There are many such examples around me. I have a pair of friends. Both men and women look like idols, and they are dragons and phoenixes. Therefore, they also have extremely high requirements for marriage and pursue perfection. It seems that life must be like Qiong Yao's drama. Okay, so if there is a slight dissatisfaction, the lady will break down and quarrel, so their life rhythm is: extremely loving-big quarrel-extremely loving-big quarrel, and finally divorced.

Then for the second marriage, this lady didn’t have such high demands, and her attitude towards life was much more down-to-earth. She found an ordinary man who didn’t know much about flirting. He was just an ordinary businessman. As a result, the days got better and better. , gave birth to two children in a row, and now she is a happy mother.

Among my friends, and in the second marriage, I met like-minded people and studied and improved together. As a result, there was a real harmony. From family to career, there is a tacit understanding. The happiness of the two people is always on the face. .

I used this example to tell the patients yesterday, telling them that if you really find such a partner in your future marriage, you should thank your ex-husband for letting you leave the marriage that is not suitable for you , and finally found someone who really suits you, otherwise, where would your life be so happy?

Finally, to summarize:

Divorce must be a negative event, there will be heartbreak.

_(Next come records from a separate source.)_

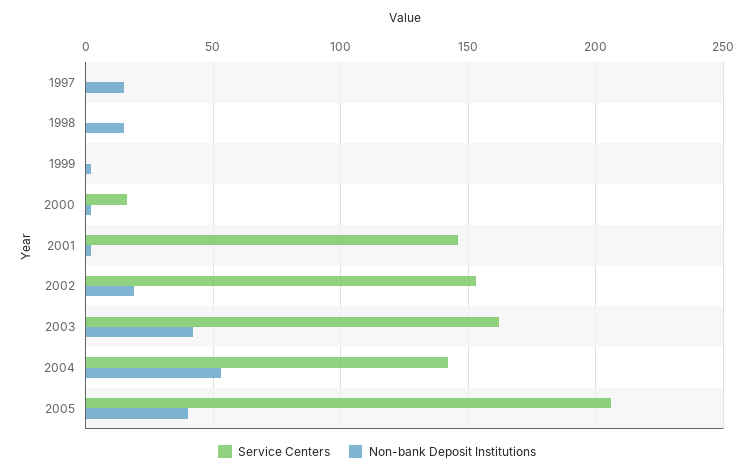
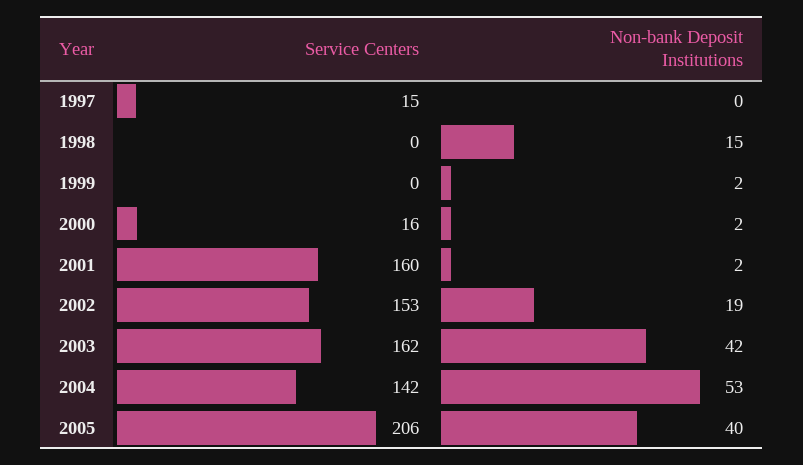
  {
    "Service Centers": {
-     "1997": 0,
+     "1997": 15,
      "1998": 0,
      "1999": 0,
      "2000": 16,
-     "2001": 145,
+     "2001": 160,
      "2002": 153,
      "2003": 162,
      "2004": 142,
      "2005": 206
    },
    "Non-bank Deposit Institutions": {
-     "1997": 15,
+     "1997": 0,
      "1998": 15,
      "1999": 2,
      "2000": 2,
      "2001": 2,
      "2002": 19,
      "2003": 42,
      "2004": 53,
      "2005": 40
    }
  }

However, post-divorce women must work harder, look forward, and strive to live a better life. Because, you make life more and more bitter, and when you look at the lost marriage, you will feel that what you lost is all good, and you are a failure. However, if you get better and better, and look back, you will feel that the original life was just like this, and there is no regret.

Therefore, the best choice is to live a good and wonderful life in the future.

If at this stage, the mood is really not good, leading to discomfort of liver qi, insomnia and other problems in the body, you can use the foot bath formula for soothing the liver and regulating qi that I recommended to regulate emotions:

Six grams of Bupleurum, six grams of Scutellaria, six grams of Pinellia, six grams of Codonopsis, six grams of Zhigancao, twenty grams of Poria, six grams of Guizhi, thirty grams of calcined keel, thirty grams of calcined oyster, and six grams of turmeric , six grams of polygala, six grams of Cyperus cyperi, six grams of roses, six grams of paeonol, and six grams of fried gardenia.

Boil water, soak feet, once a day, preferably twice, soak for 20 minutes each time, soak for a few days, there will be some improvement.